Text block:
----------

OECD Multilingual Summaries

Nanotechnology and Tyres

Greening Industry and Transport

Summary in English

Read the full book on:

The demand for vehicles is expected to double by 2030, putting enormous pressure on the sustainability of the transport sector. A number of measures should be taken to manage this increase and prevent its massive impact on the environment, society and the economy. These measures include, for example: reducing the use of personal vehicles by increasing the availability of public transport services, developing greener vehicles, and providing more sustainable tyres. Indeed, tyres significantly contribute to the overall environmental impact of the transport sector due to the high levels of natural resources used in their production (for example, natural rubber and synthetic rubber derived from fossil fuels) and the effect of the rolling resistance of tyres on vehicle fuel consumption.

New technological solutions are now being researched to improve the sustainability of tyres and nanotechnology is at the frontline of technologies that could help contribute to this goal. The use of new nanomaterials in tyre production is expected to help improve the sustainability of tyres throughout the life cycle of the product. New nanomaterials have the potential to decrease rolling resistance (improving fuel consumption) and improve wear resistance (increasing tyre lifetime) while maintaining wet grip and existing safety levels. Yet many of the policy implications of the use of nanotechnology in tyres are still unclear. In particular, uncertainty over environmental, health and safety (EHS) risks remains and specific risk assessment frameworks for the use of nanotechnology in tyre production are missing to assess those risks efficiently.

Key findings and messages

Industry‑specific guidance is missing for assessing the environmental, health and safety risks in the development of new nanomaterials in tyre production: this study provides guidance for risk assessment for the use of nanotechnology in tyre production.

New nanomaterials offer promising avenues for future innovation, which could contribute towards the sustainability and resource efficiency of the tyre industry. However, uncertainty over the EHS risks appears to be a main and continuous concern for the development of new nanomaterials in tyre production, even for some of the new nanomaterials that are close to market. The difficulties in characterising the EHS risks lead to uncertainty in the way nanotechnologies are being regulated, which seems to affect innovation at all stages of development.

While generic EHS good practice guidance can serve as a starting point for the tyre industry when addressing the EHS risks, the lack of industry‑specific guidance for assessing the risks associated with the use of nanomaterials in tyre production constitutes an important gap. To address this gap, a risk management framework was developed as part of this study that can be used specifically to develop site‑ or company‑specific risk assessments or risk management strategies for using nanomaterials as additives in tyres.

This gap in industry‑specific guidance also seems to affect other industry sectors using nanotechnology. A possible next step could be the development of further industry‑specific guidelines to help improve the effectiveness of the implementation of new nanomaterials in other sectors.

Policies to support research in the environmental, health and safety risks, as well as those to support the commercialisation of nanotechnology research results, are critical to foster responsible innovation in the tyre sector.

Many policies have an impact on the uptake of new nanomaterials in tyre production, in particular those policy instruments aiming to bring clarity to the assessment of the EHS risks. This study demonstrates that policies to foster knowledge sharing and co‑operation concerning the responsible development of nanotechnologies play a critical role in managing uncertainty and act as a clear driver of innovation in the tyre industry. Public investment more generally was seen as a critical lever to address issues linked to the commercialisation of research results and the development of research into the societal and environmental issues associated with the development of nanotechnology.

----------

Exercise data:
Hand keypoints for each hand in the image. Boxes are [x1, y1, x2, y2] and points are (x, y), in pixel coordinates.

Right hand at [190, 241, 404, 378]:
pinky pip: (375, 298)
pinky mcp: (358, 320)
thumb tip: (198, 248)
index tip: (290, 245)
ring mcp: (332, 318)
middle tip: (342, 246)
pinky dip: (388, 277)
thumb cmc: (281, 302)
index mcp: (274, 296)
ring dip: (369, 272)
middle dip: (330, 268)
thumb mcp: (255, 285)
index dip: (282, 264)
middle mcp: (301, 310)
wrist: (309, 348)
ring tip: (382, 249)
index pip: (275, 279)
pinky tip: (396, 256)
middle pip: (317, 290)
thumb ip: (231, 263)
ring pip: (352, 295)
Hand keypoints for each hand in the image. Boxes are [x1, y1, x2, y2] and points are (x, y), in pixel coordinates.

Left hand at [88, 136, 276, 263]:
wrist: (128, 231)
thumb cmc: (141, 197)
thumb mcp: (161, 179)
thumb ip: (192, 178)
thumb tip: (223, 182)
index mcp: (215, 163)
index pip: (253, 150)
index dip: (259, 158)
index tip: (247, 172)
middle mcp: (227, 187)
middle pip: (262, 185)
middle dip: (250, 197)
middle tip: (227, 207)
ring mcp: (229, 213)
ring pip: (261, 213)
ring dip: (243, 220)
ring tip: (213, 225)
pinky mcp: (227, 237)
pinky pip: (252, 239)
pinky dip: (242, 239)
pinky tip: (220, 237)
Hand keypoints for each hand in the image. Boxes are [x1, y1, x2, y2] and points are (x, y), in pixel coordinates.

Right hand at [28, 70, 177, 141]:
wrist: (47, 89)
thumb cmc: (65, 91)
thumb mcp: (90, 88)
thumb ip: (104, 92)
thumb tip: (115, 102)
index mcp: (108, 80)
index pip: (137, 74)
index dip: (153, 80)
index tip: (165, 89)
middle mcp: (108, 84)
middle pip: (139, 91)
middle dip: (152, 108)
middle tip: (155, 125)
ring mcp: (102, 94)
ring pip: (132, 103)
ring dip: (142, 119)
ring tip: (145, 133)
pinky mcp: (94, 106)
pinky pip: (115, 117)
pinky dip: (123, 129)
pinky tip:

----------

Your instructions:
Pick up the summary on nanotechnology in tyre production after its final sentence and carry it forward. The listing is not needed here.

Answer to the exercise:
Policy instruments aimed at greening transport and increasing consumer awareness are important drivers of sustainable innovation in the tyre industry, including research into new nanomaterials.

Innovation in the tyre industry is driven by three main market factors that are affecting different steps of the supply chain: the demand for better performance and “greener” tyres; the competition between tyre manufacturers; and major economic and environmental issues directly affecting tyre production, such as resource scarcity and the rising costs of raw material and oils.

The growing use of policy instruments for fostering fuel economy and reduction of CO2 emissions for new vehicles, such as vehicle fuel efficiency standards, are driving demand for low resistance tyres. Specific legislation to reduce the impacts that tyres have on vehicle fuel efficiency is relatively recent, with minimum standards for rolling resistance being a key example. In order to influence demand and steer innovation toward more sustainable and cost‑efficient tyres, improvements in tyre performances should be made clearly visible to consumers. Tyre labelling and rating systems are key instruments to that end. Increasing consumer awareness is an important enabling factor that allows the actual benefits to be perceived and understood. All of these instruments act as drivers for technological innovation in the tyre industry.

A range of analytical tools should be used to gain better insight into the socio‑economic and environmental impacts of nanotechnology applications.

Estimates concerning the range of potential future impacts associated with the uptake of new nanomaterials in tyres are important inputs into the design and management of the various policy instruments that directly or indirectly affect innovation in tyres. A number of analytical tools were used in this study to explore the socio‑economic and environmental impacts of nanotechnology when used in tyre production: a cost‑benefit analysis, a multi‑criteria analysis and a life‑cycle analysis.

The study concluded that highly dispersible high surface area (HD‑HS) silica and nanoclays, the nanomaterials explored in detail in the study, could generate significant net benefits for consumers whilst also reducing environmental impacts. However, accurate impact assessments are often difficult to attain because of uncertainty over the EHS risks. Quantitative cost‑benefit analysis functions best when impacts can be accurately assessed, and uncertainty over the EHS risks means this is not currently practical. Benefits must then be weighed against the possibility of introducing a new and uncertain costs related to the potential EHS risks of nanotechnology use.

The life‑cycle analysis (LCA) used in the study showed that environmental improvements over the lifecycle of the product, e.g. in tyre production and use, could be achieved over a range of environmental impact categories by using HD‑HS silica and nanoclay. Although the savings in the production stage are relatively high in percentage terms, the magnitude of the savings is much greater during the in‑use stage. However, data availability and accessibility issues affected the use of LCA, either because quantitative data had not been gathered or because the information and data needed to complete the analysis were considered to be confidential. Because of this lack of primary data, this study makes no claim to provide definitive results for HD‑HS silica and nanoclay, or to make comparative statements for these products. Recommendations to improve the LCA framework for assessing the relative impacts of baseline and nano‑enabled tyres, however, are included in the study.

Collaboration between governments and industry is critical to address the specific challenges raised by the introduction of new nanomaterials in different industry sectors.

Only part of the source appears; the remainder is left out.